L'anthropologue Joa (Bulle Ogier) interrompt son voyage au Mexique et revient à Paris pour revoir sa sœur Anna (Mireille Perrier), dont elle est sans nouvelles. Anna, actrice de théâtre, tenait, lorsqu'elle a disparu, le rôle-titre dans une pièce tirée de la Nouvelle Justine de Sade. L'enquête que mène Joa auprès des collègues de sa soeur, de ses amis, des dernières personnes qui l'ont vue, se transforme quête initiatique.

Elle assiste à une représentation de la pièce et prend conscience, à travers la gêne de l'actrice qui remplace Anna, que le jeu déborde sur la réalité. Cette passerelle à double sens entre l'imaginaire et le corps est favorisée par une conception physique et «cruelle» du théâtre, proche des théories d'Artaud ou de Grotowski. Les marques des cordes sur les poignets sont réelles, et la prose sadienne, débitée par le « Libertin » qui torture Justine, ne peut se perdre impunément dans les coulisses. Un acteur qui interprète un tel rôle y laisse des plumes. Anna était une professionnelle. La cruauté de la pièce n'aurait pas suffi à la déstabiliser. La fêlure vient de plus loin : la Justine humiliée n'a servi que de catalyseur.

• DONNÉES FOURNIES:
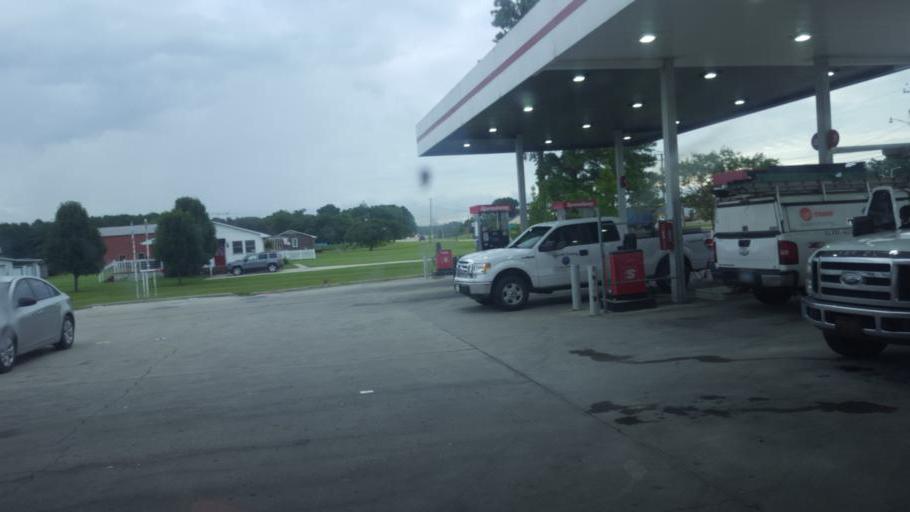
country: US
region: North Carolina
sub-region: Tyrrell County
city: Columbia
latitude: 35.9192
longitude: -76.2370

...

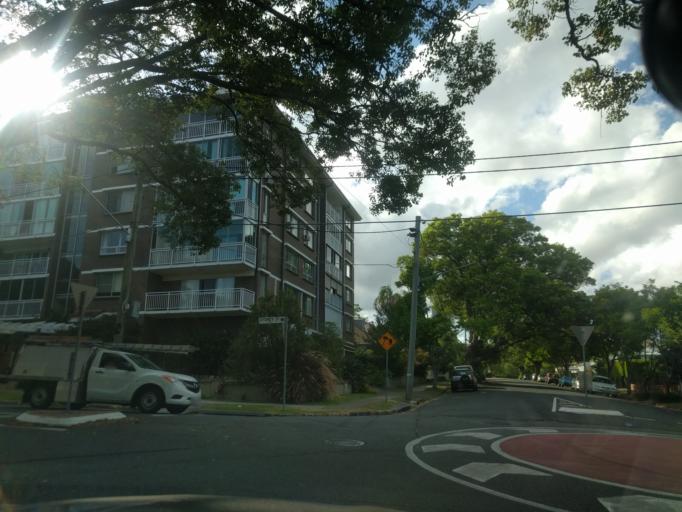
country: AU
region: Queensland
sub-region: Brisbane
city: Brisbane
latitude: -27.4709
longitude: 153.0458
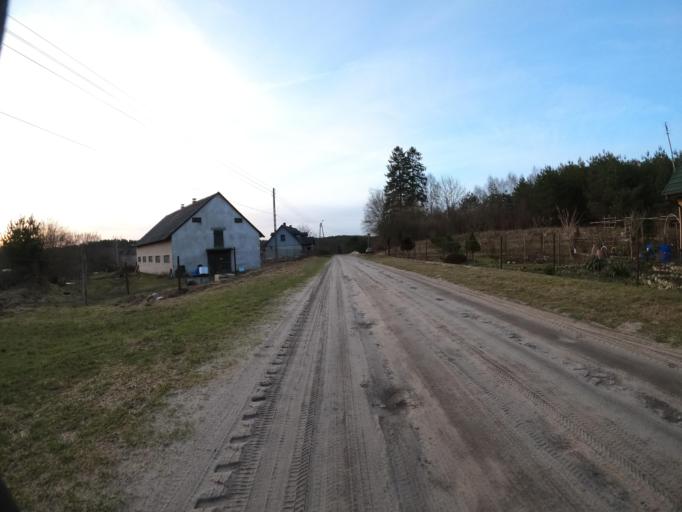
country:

--

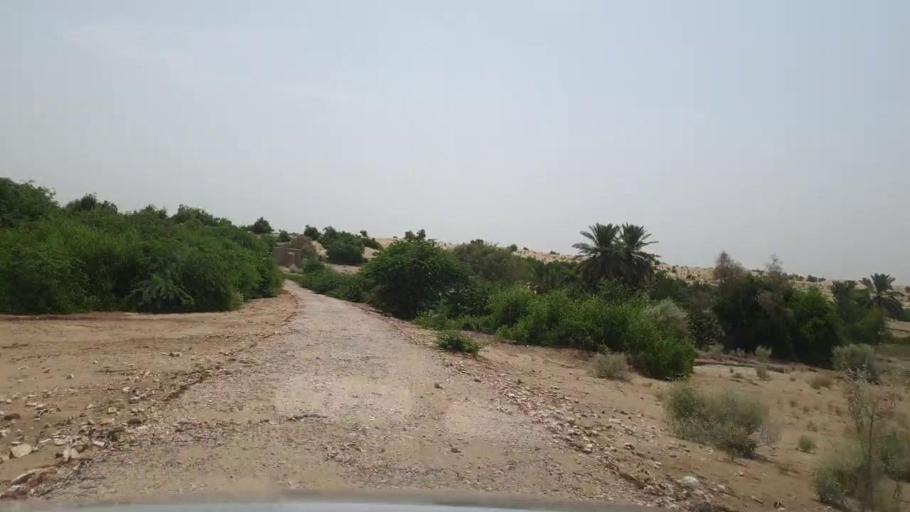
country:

• L'EXERCICE: Citez tous les auteurs et théoriciens du théâtre que le texte mentionne. Les données proviennent d'une source distincte de celle du texte.

• CORRIGÉ: Sade, Artaud, Grotowski